36, rue Vivienne ­ 75002 Paris   |    01.86.95.02.40  |    secretariat@dear-avocats-paris.com

Concurrence déloyale : limite à la preuve de la déloyauté d’un salarié

Un employeur suspectant des actes de concurrence déloyale de la part de l’un de ses salariés, a saisi le président d’un tribunal de grande instance d’une demande de mesures d’instruction au domicile de son salarié par une requête fondée sur l’article 145 du code de procédure civile.Cet article permet, s’il existe un motif légitime de conserver ou d’établir avant tout procès la preuve de faits dont pourrait dépendre la solution d’un litige, de solliciter des mesures d’instruction légalement admissibles sur requête ou en référé.

La requête a été accueillie favorablement et l’employeur a pu faire des opérations de constat au domicile de son salarié. Celui-ci a agit en rétractation de l’ordonnance.

Le salarié a invoqué une atteinte à sa vie privée, et la violation de son domicile. Il considérait que les mesures portaient atteinte au droit au respect dû à la vie privée qui ne pouvait être justifiée qu’à la condition que la mesure soit strictement nécessaire à l’exercice des droits de la défense et proportionné au but recherché.

Selon le salarié, tel n’était pas le cas dans la mesure où le champ d’investigation de l’huissier, dont la mission était de se rendre à son domicile pour se faire remettre ou/ et rechercher, au besoin dans le ou les ordinateurs qui équiperaient les lieux, tous documents commerciaux comptables ou sociaux qui établiraient l’existence et se rapporteraient à une activité déployée dans le secteur d’activité de l’employeur.

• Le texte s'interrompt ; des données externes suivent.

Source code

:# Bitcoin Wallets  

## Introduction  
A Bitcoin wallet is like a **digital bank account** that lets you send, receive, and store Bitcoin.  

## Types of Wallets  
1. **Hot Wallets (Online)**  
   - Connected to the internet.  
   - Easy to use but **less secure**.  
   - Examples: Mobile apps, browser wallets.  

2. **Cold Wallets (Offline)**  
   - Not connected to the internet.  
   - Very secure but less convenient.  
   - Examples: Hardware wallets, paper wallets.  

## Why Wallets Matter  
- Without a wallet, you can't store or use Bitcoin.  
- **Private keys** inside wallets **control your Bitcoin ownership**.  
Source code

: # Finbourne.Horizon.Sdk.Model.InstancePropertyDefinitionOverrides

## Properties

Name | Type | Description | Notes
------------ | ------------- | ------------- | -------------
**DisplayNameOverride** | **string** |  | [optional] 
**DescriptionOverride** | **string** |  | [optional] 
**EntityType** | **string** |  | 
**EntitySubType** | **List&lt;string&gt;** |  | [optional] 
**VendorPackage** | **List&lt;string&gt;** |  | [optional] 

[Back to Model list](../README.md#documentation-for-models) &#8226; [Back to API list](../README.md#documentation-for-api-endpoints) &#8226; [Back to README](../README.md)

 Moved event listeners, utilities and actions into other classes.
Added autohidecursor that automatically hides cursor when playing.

Les juges ont rejeté la demande de rétractation. Pour justifier leur décision, les juges se sont fondés notamment sur une enquête confiée par l’employeur à un détective privé qui a procédé à une filature du salarié de la sortie de son domicile jusqu’à son retour. L’enquête a été réalisée sur sept jours dont six au cours desquels le salarié avait un planning d’activité précis à réaliser pour le compte de son employeur. Selon les juges, l’enquête ne présentait aucun caractère disproportionné au regard de la nécessaire et légitime préservation des droits et intérêts de l’employeur.

Un pourvoi en cassation a été formé.

L’arrêt a été cassé au visa des articles 8 de la Convention de sauvegarde des droits de l’homme et des libertés fondamentales, 9 du Code civil et 145 du code de procédure civile.

La cour de cassation reproche aux juge de ne pas avoir écarté un moyen de preuve illicite pour caractériser le motif légitime d’ordonner une mesure d’instruction avant tout procès.

La filature du salarié n’était pas un mode de preuve licite.